WRITTEN TASK 1 -> Please reproduce the tree-job pricing thread word for word, from "This is a first." up to and including "Pelorus (May 20, 2016)".
WRITTEN TASK 2 -> Continue the forum thread about pricing a small tree-removal job, picking up after its last line.

DOCUMENT EXCERPT ->
********

# Pricing a mini job



## sir1 (May 20, 2016)

This is a first. Need to cut and remove a 30 ft?, dead birch trunk. Its just half a tree. Its one dead trunk attached to another live tree. Both in a clump. Both trees stem from ground. The dead one is leaning towards a fence. Would hit if not dropped carefully. Tree is in very poor shape. Then clean up.

This should be a very simple quick job. But as I pretty much never come across really quick jobs how much do I charge? Do you have a min price for any tree felling and without it the saws dont run, like $75 $100, $150?

Thanks


----------



## Pelorus (May 20, 2016)

I've do lotsa $75-$150 treework. Usually stuff like just felling a tree (that is sometimes even leaning the right way), that the owner can't do themself. Make a mess, and drive away.
Sometimes translates into repeat customers and referrals.
And you can rattle off a bunch of these little jobs in a day, and go home not beat up and worn out.


----------



## no tree to big (May 20, 2016)

Is it somewhere u do a lot of other work? Stop by real quick n hit it for 80 bucks? Or is it far out of the way? 

Sent from my SM-G900T using Tapatalk


----------



## treebilly (May 20, 2016)

I've got a hundred dollar minimum. For that it's me and a saw and less than 30 minutes


----------



## jefflovstrom (May 20, 2016)

Well, I would give it away,,
$1000 dollar minimum.
Jeff


----------



## treebilly (May 20, 2016)

But you don't do residential Jeff


----------



## mauldinoutdoor (May 21, 2016)

********

RECORD LIST ->

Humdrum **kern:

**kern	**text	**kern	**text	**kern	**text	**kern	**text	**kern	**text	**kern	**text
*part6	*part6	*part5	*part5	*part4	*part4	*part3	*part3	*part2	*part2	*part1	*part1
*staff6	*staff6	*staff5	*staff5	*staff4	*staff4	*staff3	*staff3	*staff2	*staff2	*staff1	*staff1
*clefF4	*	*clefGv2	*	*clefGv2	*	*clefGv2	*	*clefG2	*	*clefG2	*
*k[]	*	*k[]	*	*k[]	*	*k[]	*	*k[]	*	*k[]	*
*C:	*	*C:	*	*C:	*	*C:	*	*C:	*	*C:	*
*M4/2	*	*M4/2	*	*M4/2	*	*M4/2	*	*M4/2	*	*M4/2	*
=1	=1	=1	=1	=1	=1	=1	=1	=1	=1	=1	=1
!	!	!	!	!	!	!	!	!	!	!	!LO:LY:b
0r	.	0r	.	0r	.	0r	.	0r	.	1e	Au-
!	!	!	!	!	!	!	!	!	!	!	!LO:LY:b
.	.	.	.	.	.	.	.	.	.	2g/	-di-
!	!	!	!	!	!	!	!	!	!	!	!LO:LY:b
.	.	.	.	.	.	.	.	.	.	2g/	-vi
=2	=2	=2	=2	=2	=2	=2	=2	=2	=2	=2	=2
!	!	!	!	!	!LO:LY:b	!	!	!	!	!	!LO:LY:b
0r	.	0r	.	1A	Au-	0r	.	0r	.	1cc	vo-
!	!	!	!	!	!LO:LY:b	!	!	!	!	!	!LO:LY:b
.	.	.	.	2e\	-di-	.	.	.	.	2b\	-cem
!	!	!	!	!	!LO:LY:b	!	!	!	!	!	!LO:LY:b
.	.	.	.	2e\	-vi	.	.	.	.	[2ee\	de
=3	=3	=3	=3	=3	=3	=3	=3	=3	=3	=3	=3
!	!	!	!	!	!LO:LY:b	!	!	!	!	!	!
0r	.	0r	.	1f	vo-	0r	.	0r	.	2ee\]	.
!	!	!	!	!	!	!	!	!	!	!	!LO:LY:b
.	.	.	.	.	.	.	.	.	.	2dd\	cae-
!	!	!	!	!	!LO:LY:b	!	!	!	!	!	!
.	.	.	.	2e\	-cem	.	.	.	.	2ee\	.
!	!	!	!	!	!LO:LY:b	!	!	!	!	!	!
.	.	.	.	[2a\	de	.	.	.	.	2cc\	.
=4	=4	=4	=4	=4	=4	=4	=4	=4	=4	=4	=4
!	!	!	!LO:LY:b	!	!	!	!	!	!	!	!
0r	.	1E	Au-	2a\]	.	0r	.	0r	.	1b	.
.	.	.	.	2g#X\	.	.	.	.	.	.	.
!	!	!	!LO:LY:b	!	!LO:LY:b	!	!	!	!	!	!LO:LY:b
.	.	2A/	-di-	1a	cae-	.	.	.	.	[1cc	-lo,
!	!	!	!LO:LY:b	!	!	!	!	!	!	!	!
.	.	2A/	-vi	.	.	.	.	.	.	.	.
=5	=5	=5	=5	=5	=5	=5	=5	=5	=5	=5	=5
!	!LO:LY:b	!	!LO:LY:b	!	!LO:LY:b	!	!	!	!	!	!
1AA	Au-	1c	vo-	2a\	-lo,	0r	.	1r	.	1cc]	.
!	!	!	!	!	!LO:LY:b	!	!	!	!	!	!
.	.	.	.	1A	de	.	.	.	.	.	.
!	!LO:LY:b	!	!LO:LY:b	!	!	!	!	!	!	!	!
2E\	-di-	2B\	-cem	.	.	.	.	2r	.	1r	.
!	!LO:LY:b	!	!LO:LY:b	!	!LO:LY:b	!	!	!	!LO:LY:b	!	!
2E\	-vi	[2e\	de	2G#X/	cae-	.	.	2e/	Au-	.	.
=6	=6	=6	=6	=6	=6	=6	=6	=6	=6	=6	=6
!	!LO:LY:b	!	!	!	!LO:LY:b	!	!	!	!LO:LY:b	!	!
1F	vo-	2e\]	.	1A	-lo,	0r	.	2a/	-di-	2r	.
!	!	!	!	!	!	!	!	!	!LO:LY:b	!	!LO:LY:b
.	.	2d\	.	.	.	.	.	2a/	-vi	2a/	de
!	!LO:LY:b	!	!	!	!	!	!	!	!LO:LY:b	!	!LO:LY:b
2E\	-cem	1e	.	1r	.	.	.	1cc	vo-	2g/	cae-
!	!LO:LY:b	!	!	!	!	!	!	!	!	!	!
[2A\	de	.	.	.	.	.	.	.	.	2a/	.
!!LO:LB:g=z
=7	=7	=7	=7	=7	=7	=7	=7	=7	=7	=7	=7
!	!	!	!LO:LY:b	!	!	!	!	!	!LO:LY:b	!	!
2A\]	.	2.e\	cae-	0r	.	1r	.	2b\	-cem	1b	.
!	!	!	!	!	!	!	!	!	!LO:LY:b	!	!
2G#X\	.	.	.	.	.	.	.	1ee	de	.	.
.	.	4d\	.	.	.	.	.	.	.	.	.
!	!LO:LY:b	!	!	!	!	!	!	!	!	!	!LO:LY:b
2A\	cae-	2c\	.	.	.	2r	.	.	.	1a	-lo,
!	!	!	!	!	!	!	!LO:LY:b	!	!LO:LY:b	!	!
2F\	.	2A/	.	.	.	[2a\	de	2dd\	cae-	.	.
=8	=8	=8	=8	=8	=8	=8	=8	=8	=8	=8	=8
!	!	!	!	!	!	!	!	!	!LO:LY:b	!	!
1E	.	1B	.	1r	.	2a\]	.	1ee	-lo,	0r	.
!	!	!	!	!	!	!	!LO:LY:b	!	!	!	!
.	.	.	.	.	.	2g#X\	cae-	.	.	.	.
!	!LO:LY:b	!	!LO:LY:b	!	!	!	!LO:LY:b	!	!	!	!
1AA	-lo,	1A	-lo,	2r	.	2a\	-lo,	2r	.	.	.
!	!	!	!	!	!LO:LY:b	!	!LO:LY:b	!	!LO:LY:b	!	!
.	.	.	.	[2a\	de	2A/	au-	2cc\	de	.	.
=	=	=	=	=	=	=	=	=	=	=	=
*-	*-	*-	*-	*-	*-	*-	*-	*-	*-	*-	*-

********

RESPONSE 1 ->
This is a first. Need to cut and remove a 30 ft?, dead birch trunk. Its just half a tree. Its one dead trunk attached to another live tree. Both in a clump. Both trees stem from ground. The dead one is leaning towards a fence. Would hit if not dropped carefully. Tree is in very poor shape. Then clean up.

This should be a very simple quick job. But as I pretty much never come across really quick jobs how much do I charge? Do you have a min price for any tree felling and without it the saws dont run, like $75 $100, $150?

Thanks


----------



## Pelorus (May 20, 2016)

RESPONSE 2 ->
We have a $400 minimum, if less I refer it out. But if I already on the property then I'll tell the customer about the minimum and then evaluate the property and find other items, majority of the time this works out into full size jobs with inspection finding a major item that the customer wasn't aware of - ie. cracked limb, dead top rotted bases, etc. If there's no other work then we'll give them the choice of waiting til we are on another job close by or calling the referral out. The referral I use is an older guy that'll tell them to call me first if they need anything in the future


----------



## sir1 (May 21, 2016)

That all kind of makes sense. We service this property for just about everything else. We are there at least once per week.


----------



## mauldinoutdoor (May 21, 2016)

With customer like that it only makes sense to get over there when they call, maybe just to tackle the "emergency" stuff right then but to start a list to take care of on Friday or once or twice a month. But bringing equipment everytime might be costing as a much as your making if the job is too small


----------



## mckeetree (May 21, 2016)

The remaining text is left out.